October is domestic violence awareness month, and as a prosecutor for the City of Alexandria, I am confronted with the realities of domestic violence on a daily basis. What I have come to learn is that, despite what many people think, domestic violence is not just punches, black eyes, bruises and stitches. Domestic violence is yelling, humiliation, stalking, manipulation, coercion, threats and isolation. It’s stealing a paycheck, keeping tabs online, non-stop texting, constant use of the silent treatment, or calling someone stupid or dumb so many times that the victim comes to actually believe it. It involves behavior that is used to establish power and control over another person, often through fear and intimidation over a period of time, using threats and verbal and emotional abuse.
More often than not, I read a police report where the victim called 911 because a spouse had just pushed them and as a result of that pushing they have scrapes and bruises. The spouse is arrested and charged with domestic abuse. The next day, the victim calls me and tells me they want all the charges dropped because what happened has been blown out of proportion, or they deny it ever happening in the first place. This is called victim recantation. For some, this may seem silly. I mean, why would a person who has been physically injured by another deny that it happened or minimize it? Well, many reasons, actually.

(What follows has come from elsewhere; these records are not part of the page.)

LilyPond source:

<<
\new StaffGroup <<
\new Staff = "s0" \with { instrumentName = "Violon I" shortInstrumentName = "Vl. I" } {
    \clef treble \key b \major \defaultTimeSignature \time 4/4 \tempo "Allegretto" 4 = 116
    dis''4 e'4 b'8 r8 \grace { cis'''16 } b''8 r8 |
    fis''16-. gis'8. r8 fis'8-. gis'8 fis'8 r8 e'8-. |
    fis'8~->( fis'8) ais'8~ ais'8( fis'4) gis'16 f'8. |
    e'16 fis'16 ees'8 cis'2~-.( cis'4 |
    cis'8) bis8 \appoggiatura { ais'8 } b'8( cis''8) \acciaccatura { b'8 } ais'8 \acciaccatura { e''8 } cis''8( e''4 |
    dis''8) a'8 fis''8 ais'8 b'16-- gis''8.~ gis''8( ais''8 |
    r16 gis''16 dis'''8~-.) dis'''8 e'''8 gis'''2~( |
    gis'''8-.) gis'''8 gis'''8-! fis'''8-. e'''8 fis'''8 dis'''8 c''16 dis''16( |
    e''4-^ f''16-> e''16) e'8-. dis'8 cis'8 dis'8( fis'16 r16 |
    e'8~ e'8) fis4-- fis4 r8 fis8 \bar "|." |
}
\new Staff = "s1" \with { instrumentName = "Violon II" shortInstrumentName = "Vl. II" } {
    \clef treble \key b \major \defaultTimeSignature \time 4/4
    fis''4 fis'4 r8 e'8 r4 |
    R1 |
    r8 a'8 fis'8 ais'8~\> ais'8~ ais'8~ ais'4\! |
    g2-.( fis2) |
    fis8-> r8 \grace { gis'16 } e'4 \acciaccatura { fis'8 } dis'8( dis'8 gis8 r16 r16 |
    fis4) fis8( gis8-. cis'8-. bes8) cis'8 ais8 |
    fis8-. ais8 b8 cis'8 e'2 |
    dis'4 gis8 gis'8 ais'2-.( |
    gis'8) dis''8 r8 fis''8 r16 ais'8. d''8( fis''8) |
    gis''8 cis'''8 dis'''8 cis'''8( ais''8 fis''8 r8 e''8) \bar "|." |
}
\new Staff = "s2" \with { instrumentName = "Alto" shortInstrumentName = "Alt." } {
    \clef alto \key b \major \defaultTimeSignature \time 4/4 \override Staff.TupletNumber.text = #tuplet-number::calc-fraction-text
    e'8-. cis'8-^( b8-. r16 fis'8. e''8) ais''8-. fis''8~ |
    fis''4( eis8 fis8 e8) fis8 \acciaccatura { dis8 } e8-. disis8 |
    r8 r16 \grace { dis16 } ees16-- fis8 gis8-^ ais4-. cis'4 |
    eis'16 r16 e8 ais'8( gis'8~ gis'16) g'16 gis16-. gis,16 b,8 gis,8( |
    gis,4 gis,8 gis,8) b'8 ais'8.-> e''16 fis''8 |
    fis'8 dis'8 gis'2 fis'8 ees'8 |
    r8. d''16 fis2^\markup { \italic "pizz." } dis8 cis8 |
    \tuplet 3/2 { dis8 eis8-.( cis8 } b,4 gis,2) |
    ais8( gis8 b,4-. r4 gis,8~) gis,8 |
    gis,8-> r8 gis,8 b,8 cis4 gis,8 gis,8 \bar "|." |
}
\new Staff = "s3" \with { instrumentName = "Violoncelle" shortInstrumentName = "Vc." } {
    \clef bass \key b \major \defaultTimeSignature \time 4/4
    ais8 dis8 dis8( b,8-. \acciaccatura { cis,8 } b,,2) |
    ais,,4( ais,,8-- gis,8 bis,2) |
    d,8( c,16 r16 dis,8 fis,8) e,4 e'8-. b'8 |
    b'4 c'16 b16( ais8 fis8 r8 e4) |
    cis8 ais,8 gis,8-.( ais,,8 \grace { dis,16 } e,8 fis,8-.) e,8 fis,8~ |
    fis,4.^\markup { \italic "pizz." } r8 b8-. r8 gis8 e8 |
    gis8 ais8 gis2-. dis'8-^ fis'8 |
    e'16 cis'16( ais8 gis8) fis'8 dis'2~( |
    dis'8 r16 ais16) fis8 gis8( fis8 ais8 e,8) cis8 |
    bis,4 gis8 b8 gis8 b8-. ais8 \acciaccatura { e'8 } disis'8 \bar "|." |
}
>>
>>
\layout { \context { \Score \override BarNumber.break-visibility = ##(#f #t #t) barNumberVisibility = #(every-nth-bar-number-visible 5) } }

There’s no universal reason why victims of domestic violence later recant, and I am by no means an expert, but the close relationship between the victim and attacker usually plays a big role. In some situations, it’s the fear of more violence in the future, in others, the victim is financially dependent on the abuser, there are children involved and the victim “sucks it up” as not to separate the family, or the victim is faced with the possibility of being homeless if they don’t stay in the household with the abuser. In many cases, the victim even thinks it is their fault because they provoked the other person. Often times, the physical abuse doesn’t happen until there has been so much emotional abuse that the abuser knows they can get away with it. And they do. They get away with it over and over again because they have so much power and control over the victim that the victim recants. As a prosecutor this is so so frustrating.
Why should I continue to prosecute a case when the victim doesn’t even seem to care? Because it matters, that’s why.
Under Minn. Stat. § 2242, subd. 1, whoever commits an assault against a family or household member is guilty of a misdemeanor. While a misdemeanor is sometimes referred to as a “low level offense”, it matters, because under Minn. Stat. § 2242, subd. 2, whoever violates subdivision 1 within ten years of a previous domestic violence-related offense conviction is guilty of a gross misdemeanor. Subsequently, whoever has 2 violations within ten years is guilty of a felony.
Even though the victim might not care, and although it is considered a “low level offense”, I continue to prosecute these cases to hold those accountable for their actions, and to ensure that if it happens again, it will no longer be considered a “low level offense”.
Here in Alexandria and the surrounding areas, there are resources that victims of domestic violence can turn to for support. For example, Someplace Safe works to create safer communities in West Central Minnesota by providing crime victim services. It works to assist victims of domestic violence as they navigate the social, emotional and economic impacts they face on the path to freeing themselves from an abusive relationship.
I would encourage you to learn more about the realities of domestic violence and support our community in taking steps against domestic violence by attending the following eventsavailable to the public:
1. What: 13 th Annual Taking Steps Against Domestic Violence Walk
When: Tuesday, October 15, 2019 at 5:00 p.m.
Where: Douglas County Courthouse
Guest speaker, Mary Nortman who is a survivor of domestic violence.
Free t-shirts and food also available.
2. What: 19 th Annual Domestic Violence Awareness Luncheon
When: Wednesday, October 16, 2019 from 11:45 a.m. to 1:00 p.m.
Where: Arrowood Resort Center
How much: Tickets are $20 and can be purchased at Glenwood State Bank Speaker: Minnesota Supreme Court Justice Anne McKeig will be speaking on the impact of domestic violence on children
3. What: Community Driven Innovation: Creating a Responsive Family Court – Guest Speaker: Minnesota Supreme Court Justice Anne McKeig
When: Wednesday, October 16, 2019 from 9:00 a.m. to 10:00 a.m.
Where: Douglas County Public Works
How much: This is a free event, however, you have to register in advance at https://ucan-justicemckeig.eventbrite.com
Extras for Lawyers! Application has been made for one CLE credit
Domestic violence can happen to anyone, any gender, race, religion or status. It’s not just physical abuse. Physical abuse is often the tip of the iceberg of long-term emotional abuse, and our community is not immune to it. The more aware we are of the realities of domestic abuse in our own community, the better equipped we are to end the silence.